## [Assignment]
Carry the passage comparing memoir writing to a journey forward from its last sentence.

[Opening Given passage section]

When we begin a journey, we’re excited. We pack our suitcase, imagining the moments to come. The thrill of our destination courses through us, spurring us on. We begin with high hopes for what we’ll encounter.

Recently, I went to France—first to Paris, then Lyon and the southern mountains where Cezanne and Van Gogh used to paint. It was of course a wonderful trip—the vision of the Eiffel Tower even better than my imagination, but there were challenges—the suitcase was too heavy to lift up stairs, the Metro was stuffed with TONS of people, and I got lost hundreds of times on tiny country lanes. There were moments of being exhausted, and others of being exhilarated. But the images I had when I packed my suitcase changed. The real journey was different, and it changed me.

So it is when we write a memoir. We begin putting in our suitcase the memories, people and events that we are eager to celebrate and remember. Even if our story is a dark one, we have a handle on it, we’ve been journaling and we know the basics of the story. We launch into our writing eagerly, capturing images and moments, freely writing, remembering and even doing research. We even feel brave enough to tell people we’re writing a book!

[Closing Given passage section]
[Opening Data to examine section]

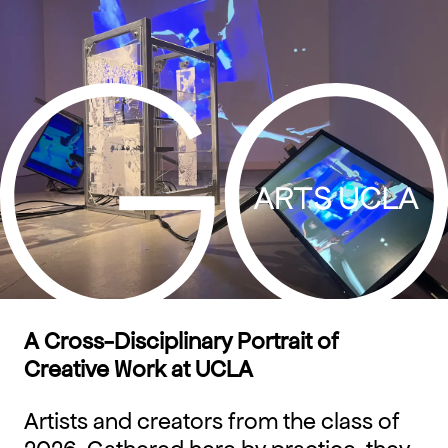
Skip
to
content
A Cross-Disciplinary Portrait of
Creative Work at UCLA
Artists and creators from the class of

[Closing Data to examine section]

## [Output for this task]
Then something happens. The doubts creep in, “I’m not sure what I wrote is the real truth. My sister says I made things up.” Or, “Gee, I don’t want to reveal x and y and z. It’s too personal. I don’t want people knowing all these things about me.” Or you read a bunch of other memoirs and realize that you can’t write all that well, you feel that it’s really too big a job, this memoir project. You decide to put it away for a while.

There’s another scenario: You’re starting to remember things, memories you thought you’d handled, you begin to reflect on the past in a new way, and start to write about it, but you feel sad, depressed or angry. You try to put it all aside, but you can’t. The writing doesn’t work. You are stuck in the middle of your book, you feel conflicted. You put the project away.

This is all good news. I know, it doesn’t sound like good news to you. You just want to get your memoir done, you want to brush away the doubts.

The good news is that you are in the middle of your memoir journey, and you’re doing fine. There are three major stages in writing a memoir. The first is the eager beginning, “downloading” as Jennifer Lauck calls it. Then the muddy middle, where themes, stories, and memories begin to build up into a larger story, one that you don’t have control of. The muddy middle is the biggest part of the journey, by the way.

The later stage is where you have found your stride, the journey has changed you, and you are grateful for the riches. It is not the same journey you imagined. You are different. The muddy middle becomes your teacher, your mentor. As Dr. James Pennebaker says, “Story is a way of knowledge.”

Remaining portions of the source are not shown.